Personas sin hogar, voluntarios y trabajadores de Arrels junto a vecinos y vecinas de Barcelona se movilizan por diversas zonas de la ciudad para reivindicar que vivir en la calle no es algo normal.
LA FUNDACIÓN Arrels, trabaja desde 1987, atendiendo y orientando a las personas sin hogar que viven en las calles de Barcelona. Los acompaña para conseguir una vida lo más autónoma posible cubriendo las necesidades básicas, proporcionando atención social y sanitaria y garantizando alojamiento a aquellas personas que se encuentran en una situación más vulnerable. Es una entidad fundamentada en el voluntariado con el apoyo de profesionales.

El religioso arroja otra luz sobre el tema de la precariedad. Hay —asegura— una indefensión aprendida, que hace que algunas personas lleguen a pensar que no merecen nada. El planteamiento del albergue Santa María de la Paz es romper esta mirada. “Yo siempre pregunto: ¿Cómo te gustaría que fuera el centro, si aquí tuviera que vivir tu padre, tu hermano o tú mismo? Oímos, con demasiada frecuencia la frase: total para esa gente. ¿Cómo que total?”.

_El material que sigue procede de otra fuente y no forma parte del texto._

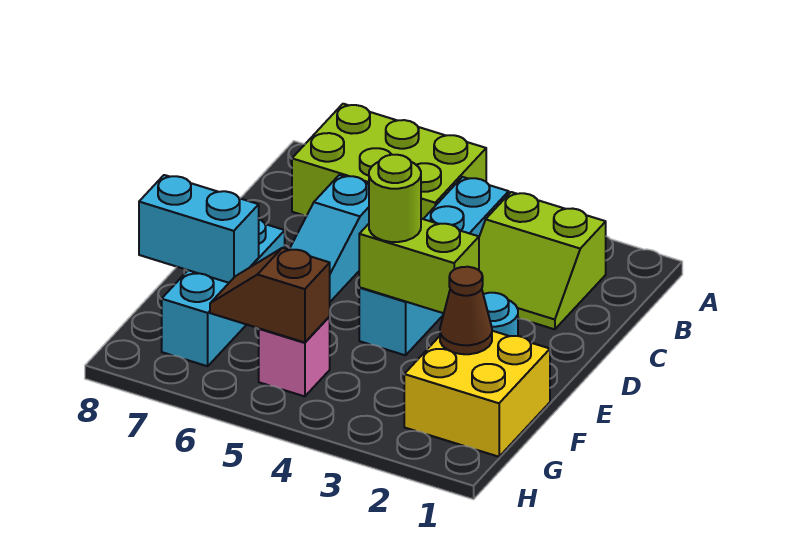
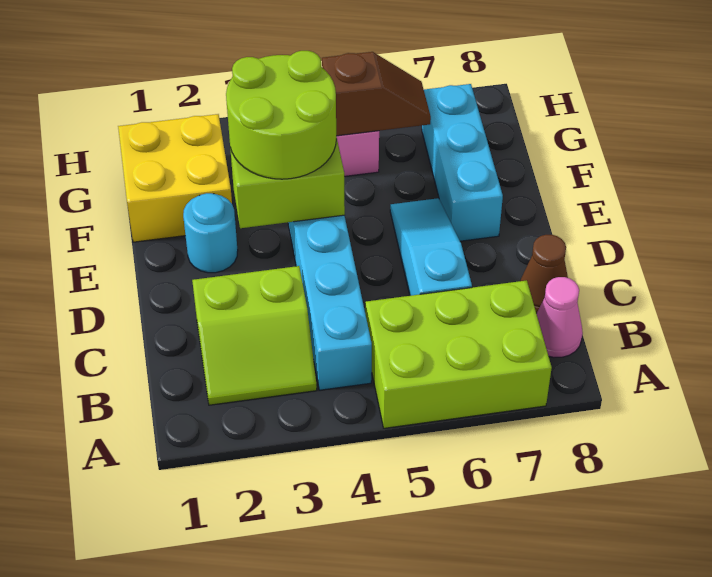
lime slope B2:C3 level 1 top B -> lime slope B2:C3 level 1 top C
none -> pink cone B8 level 1
lime round brick E4 level 3 -> lime round brick E3:F4 level 3
brown cone F2 level 2 -> brown cone C8 level 1
cyan brick F7:F8 level 2 -> none

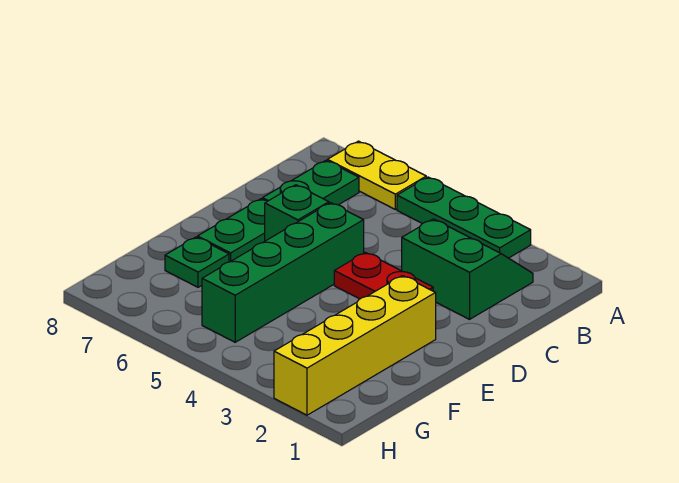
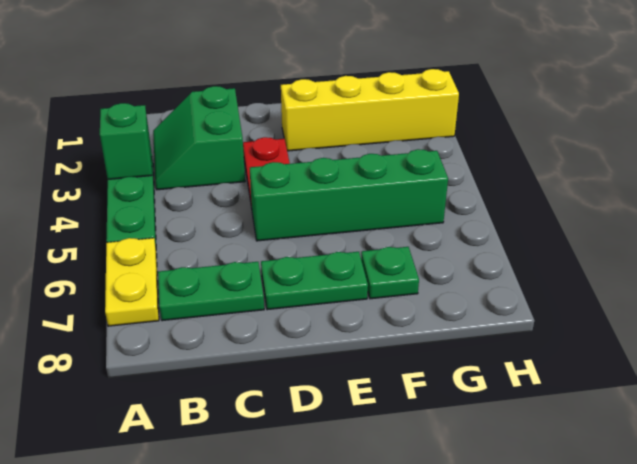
green brick D6 level 1 -> green brick A3 level 2

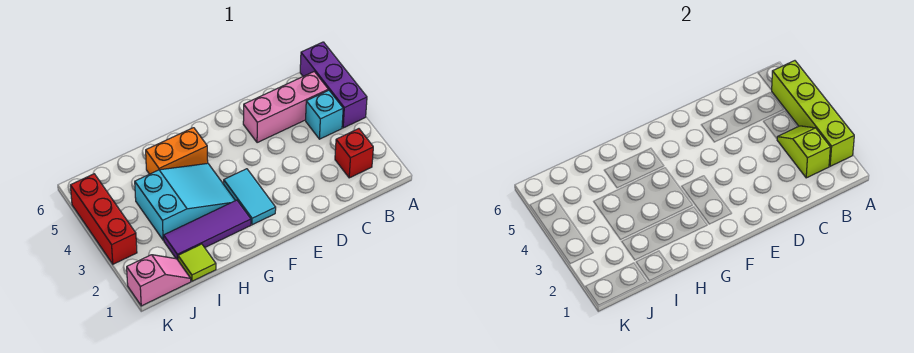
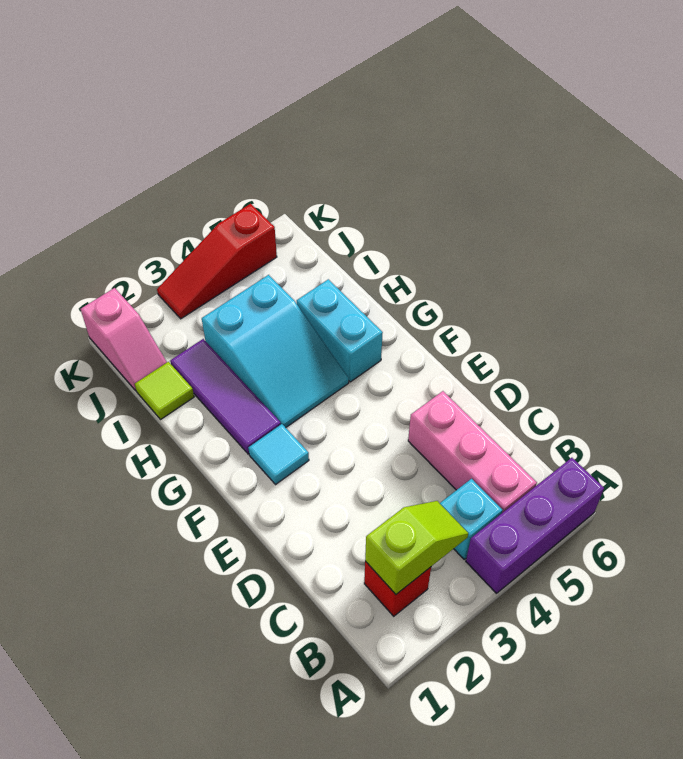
lime brick A2:A5 level 2 -> none
cyan tile F2:F3 level 1 -> cyan tile F2 level 1
orange brick G5:H5 level 1 -> cyan brick G5:H5 level 1
red brick K3:K5 level 1 -> red slope K3:K5 level 1 top 5

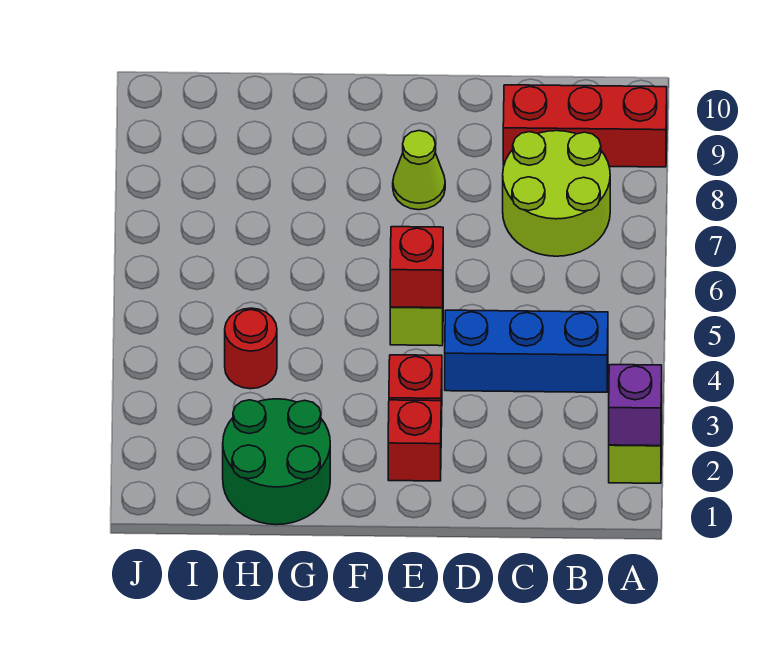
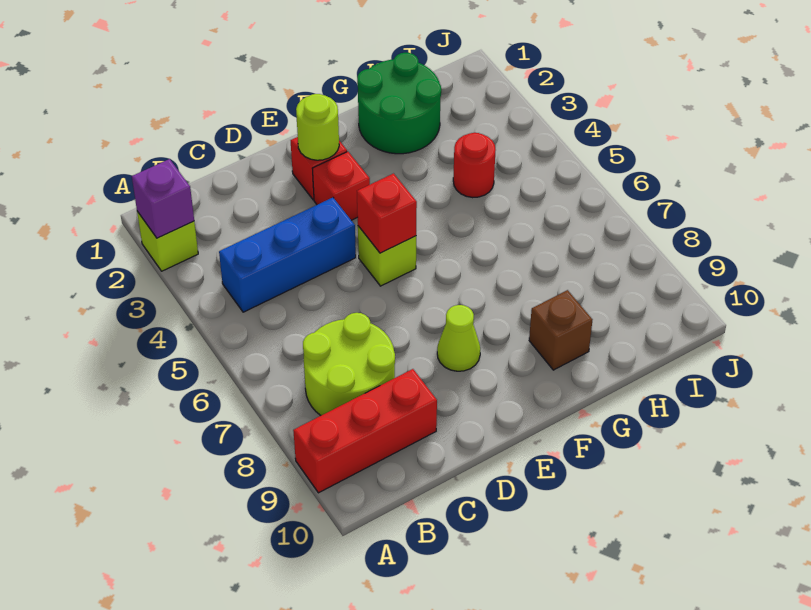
none -> lime round brick E2 level 2
none -> brown brick G9 level 1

El centro es cómodo, luminoso, con espacios para socializar y relajarse. Las habitaciones podrían ser las de un hotel. “Aquí ha llegado gente huyendo de otro dispositivo de atención de Madrid, porque era un sitio con cien colchonetas en el suelo, con ruido, robos, violaciones, riesgo de covid. La primera noche que uno de esos hombres pasó aquí nos dijo que no pudo dormir por tanto silencio”.

El religioso, que lleva ocho años al frente del centro, ha visto cómo el perfil de sus usuarios ha cambiado. De hecho, él lo llama el “desperfil”. “Antes llegaban personas que llevaban muchos años dando tumbos. Con la salud quebrada, problemas de alcohol, drogas, juego; sin cualificación laboral. Ahora tenemos aquí personas con titulación, abogados, ingenieros; gente que ha dirigido empresas. La línea que separa lo que llamamos vida normal de situaciones así es cada vez más fina”.

Girona: “Som sostre” sale a la calle para crear vínculos

Una helada noche de noviembre de 2017, Cristian Lienlaf, un chileno residente en Girona, lanzó un llamado por FB. En catalán escribió un mensaje que empezaba así: “Mañana haré una sopa para repartirla entre la gente sin techo… quien quiera apuntarse…”.

La sopa era un pretexto para acercarse a hombres y mujeres en situación de calle, en esta ciudad del noreste de Catalunya, donde viven alrededor de 150 personas sin un techo permanente (10 % más, a raíz de la covid-19).

El llamado de Lienlaf tuvo eco: se vio rodeado por vecinos que se presentaron con el objetivo de repartir alimentos, pero sobre todo de iniciar un vínculo con las personas en esta situación.

De esa primera visita nacieron varias más y luego la inquietud de volver esa iniciativa algo permanente. Así se creó la Fundación Som Sostre (Somos Techo), que actualmente atiende entre cuarenta y cincuenta personas sin hogar, que no reciben ningún tipo de ayuda del Ayuntamiento de Girona ni de los servicios sociales.

“En Girona hay por lo menos diez lugares en los que se han colocado obstáculos para evitar que la gente se proteja. Los argumentos son la inseguridad y la insalubridad. Pero en esta ciudad, hay un bajísimo índice de delitos asociados con el sinhogarismo”, dice el activista.

¿El efecto? Lienlaf lo resume así: “Si te rechaza tu entorno, si diariamente recibes miradas prejuiciosas y poco amigables, estos obstáculos ya son una clara declaración de hostilidad. Es decir: no te queremos cerca de nosotros ni de nuestra familia”. Una persona sin hogar llegó a decirle que se siente como “el cáncer de la ciudad”. “Si hasta las cosas te rechazan, ¿qué puedes esperar de la vida?”.